Passageiros se amontoavam nos corredores. Os vagões seguiram com as cortinas fechadas e as luzes apagadas durante todo o trajeto à noite. O motivo: evitar ser alvo de mísseis russos. Quem utilizou o celular foi criticado. "Desliguem essa luz, pelo amor de Deus. O mais importante agora é salvar vidas", ouviu-se, em inglês.

Emoção

Após mais de 12 horas de fome em uma viagem em que muitos tiveram de viajar em pé ou de cócoras, a chegada na fronteira polonesa foi motivo de um choro coletivo. Em Lublin, na primeira estação na Polônia a população local entregou, pela janela do trem, alimentos e produtos de higiene pessoal para os passageiros.

O pai de Mariia, a ucraniana que fugiu sozinha a pedido da família, é russo e ela conta que tem grandes amigos no país. "Uma coisa é o governo, outra é o povo. Nem todo russo é a favor da guerra".

A dor da professora era compartilhada pelos outros passageiros. Havia quem não soubesse onde passaria os próximos dias ou semanas. Havia dezenas de famílias sem pais. Homens de 18 a 60 anos estão proibidos de sair da Ucrânia pela lei marcial adotada após a invasão. O objetivo é reunir contingente para a resistência armada à invasão da Rússia, nem que isso lhes custe a vida.

Mariia quer voltar para Kherson assim que a situação se normalizar: "Eu peço ao mundo: por favor, ajudem meu país. A Rússia vai aumentar os ataques, algo precisa ser feito".

Ao lado de Mariia, a psicóloga Liz Marhaiveva limitou-se a dizer: "Eu só quero voltar para casa". Ela estava com os dois filhos em um treliche do trem.

A ucraniana Olga Lugovzka estava havia apenas três dias de volta a Kiev após passar um mês no Brasil quando ocorreu a invasão da Rússia à Ucrânia. Decidiu fugir da guerra para a Polônia, mas teve que deixar a família para trás.
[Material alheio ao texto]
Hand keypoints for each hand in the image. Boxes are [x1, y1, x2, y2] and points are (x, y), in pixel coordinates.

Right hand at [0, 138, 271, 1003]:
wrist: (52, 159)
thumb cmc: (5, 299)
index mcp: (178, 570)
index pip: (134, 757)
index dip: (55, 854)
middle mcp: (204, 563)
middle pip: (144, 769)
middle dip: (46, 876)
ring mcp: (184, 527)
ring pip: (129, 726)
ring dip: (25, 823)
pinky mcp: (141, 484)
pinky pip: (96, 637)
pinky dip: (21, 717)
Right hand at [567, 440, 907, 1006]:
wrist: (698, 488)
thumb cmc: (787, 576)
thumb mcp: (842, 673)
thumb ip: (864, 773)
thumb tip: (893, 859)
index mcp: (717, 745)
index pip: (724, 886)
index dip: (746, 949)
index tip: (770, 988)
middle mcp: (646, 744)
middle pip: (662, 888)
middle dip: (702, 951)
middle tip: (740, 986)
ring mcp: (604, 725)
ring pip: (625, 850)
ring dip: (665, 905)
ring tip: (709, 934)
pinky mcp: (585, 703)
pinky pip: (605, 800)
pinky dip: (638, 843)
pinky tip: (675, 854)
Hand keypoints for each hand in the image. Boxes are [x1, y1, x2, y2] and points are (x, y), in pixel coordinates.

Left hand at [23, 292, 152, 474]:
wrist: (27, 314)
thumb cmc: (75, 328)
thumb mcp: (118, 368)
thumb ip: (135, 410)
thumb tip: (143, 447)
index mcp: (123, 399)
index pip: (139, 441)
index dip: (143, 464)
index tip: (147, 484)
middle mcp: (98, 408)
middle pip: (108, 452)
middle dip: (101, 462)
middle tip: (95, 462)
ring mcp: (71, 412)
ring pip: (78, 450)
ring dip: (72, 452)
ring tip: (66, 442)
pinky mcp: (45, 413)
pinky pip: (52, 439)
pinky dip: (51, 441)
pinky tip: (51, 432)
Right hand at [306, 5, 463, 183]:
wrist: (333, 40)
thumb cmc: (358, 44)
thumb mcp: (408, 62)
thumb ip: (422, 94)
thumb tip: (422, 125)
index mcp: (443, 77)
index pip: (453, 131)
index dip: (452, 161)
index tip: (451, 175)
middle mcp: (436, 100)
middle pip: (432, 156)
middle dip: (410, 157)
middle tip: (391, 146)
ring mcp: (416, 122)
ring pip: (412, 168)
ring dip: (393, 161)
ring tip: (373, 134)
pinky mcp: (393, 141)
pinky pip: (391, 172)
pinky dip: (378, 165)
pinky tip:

"Até o último dia eu quis ficar em casa porque tenho a minha família, mas a situação só piorava e decidi sair", disse a ucraniana ao Estadão. "Deixei a minha mãe e a minha avó na Ucrânia, porque a minha avó já tem 82 anos, então não pode se movimentar facilmente. A minha mãe vai cuidar da minha avó. Mas espero que isso termine logo e eu possa regressar ao meu país para ajudar as duas".